> _Data extract_
····················

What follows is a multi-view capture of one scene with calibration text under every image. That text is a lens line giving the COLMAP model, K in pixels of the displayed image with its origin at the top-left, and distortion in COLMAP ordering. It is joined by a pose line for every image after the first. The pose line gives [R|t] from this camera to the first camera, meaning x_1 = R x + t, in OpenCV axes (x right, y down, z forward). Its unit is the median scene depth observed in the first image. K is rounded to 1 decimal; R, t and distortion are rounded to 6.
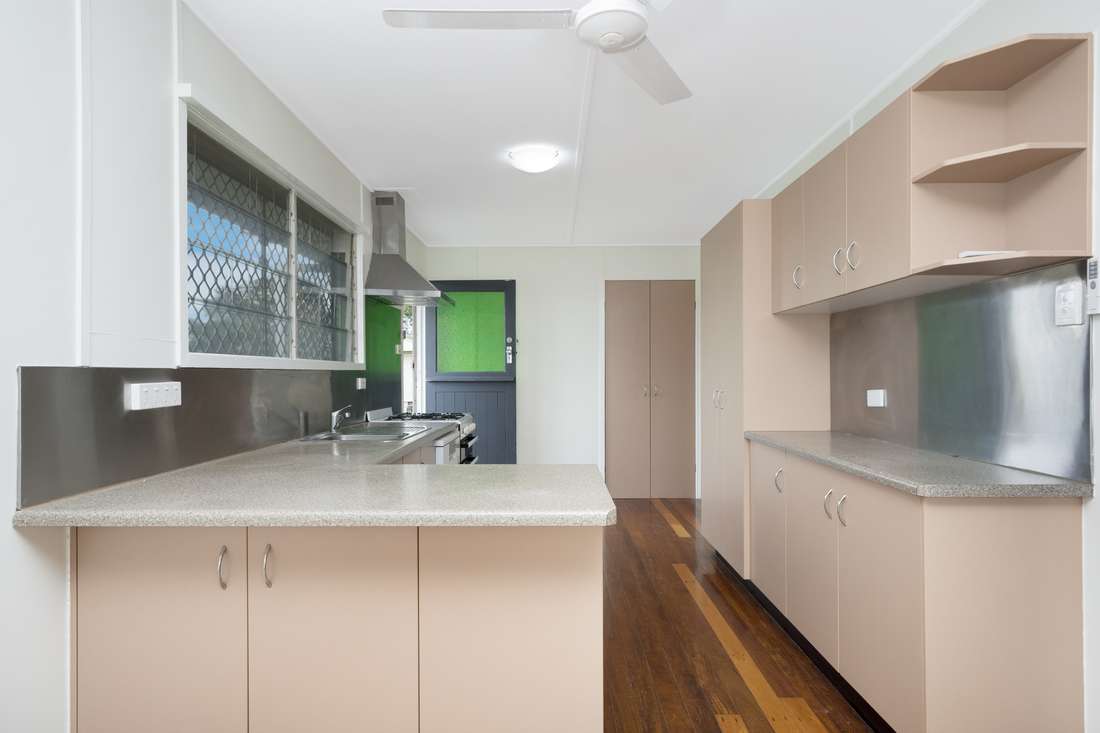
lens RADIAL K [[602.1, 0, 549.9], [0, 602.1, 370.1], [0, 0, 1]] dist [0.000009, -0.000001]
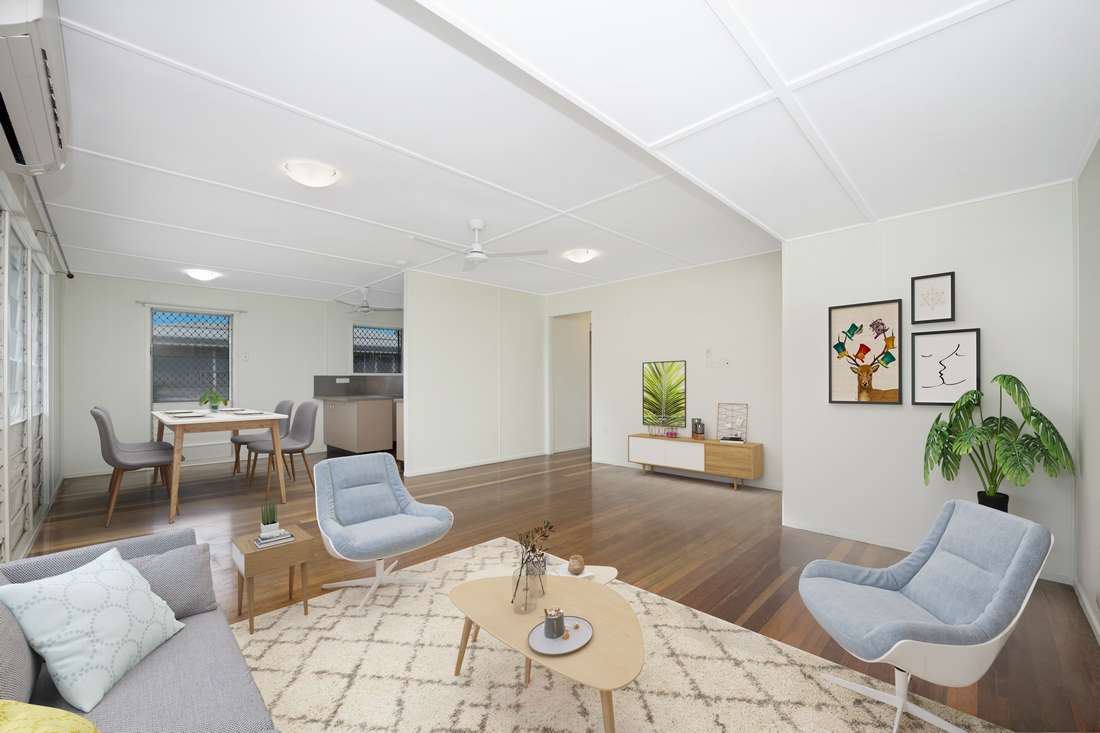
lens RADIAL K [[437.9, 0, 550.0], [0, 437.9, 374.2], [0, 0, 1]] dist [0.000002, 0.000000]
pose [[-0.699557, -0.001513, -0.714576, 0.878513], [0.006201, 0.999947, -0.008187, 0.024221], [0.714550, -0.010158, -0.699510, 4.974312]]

····················

> _Work task_
Can you convert the material above into a two-column CSV headed "query" and "result", one row per request, with the request text and its answer each in a single quoted field and line breaks replaced by spaces? Leave the pictures out.

> _Output below_
query,result
"What follows is a multi-view capture of one scene with calibration text under every image. That text is a lens line giving the COLMAP model, K in pixels of the displayed image with its origin at the top-left, and distortion in COLMAP ordering. It is joined by a pose line for every image after the first. The pose line gives [R|t] from this camera to the first camera, meaning x_1 = R x + t, in OpenCV axes (x right, y down, z forward). Its unit is the median scene depth observed in the first image. K is rounded to 1 decimal; R, t and distortion are rounded to 6.","lens RADIAL K [[602.1, 0, 549.9], [0, 602.1, 370.1], [0, 0, 1]] dist [0.000009, -0.000001] lens RADIAL K [[437.9, 0, 550.0], [0, 437.9, 374.2], [0, 0, 1]] dist [0.000002, 0.000000] pose [[-0.699557, -0.001513, -0.714576, 0.878513], [0.006201, 0.999947, -0.008187, 0.024221], [0.714550, -0.010158, -0.699510, 4.974312]]"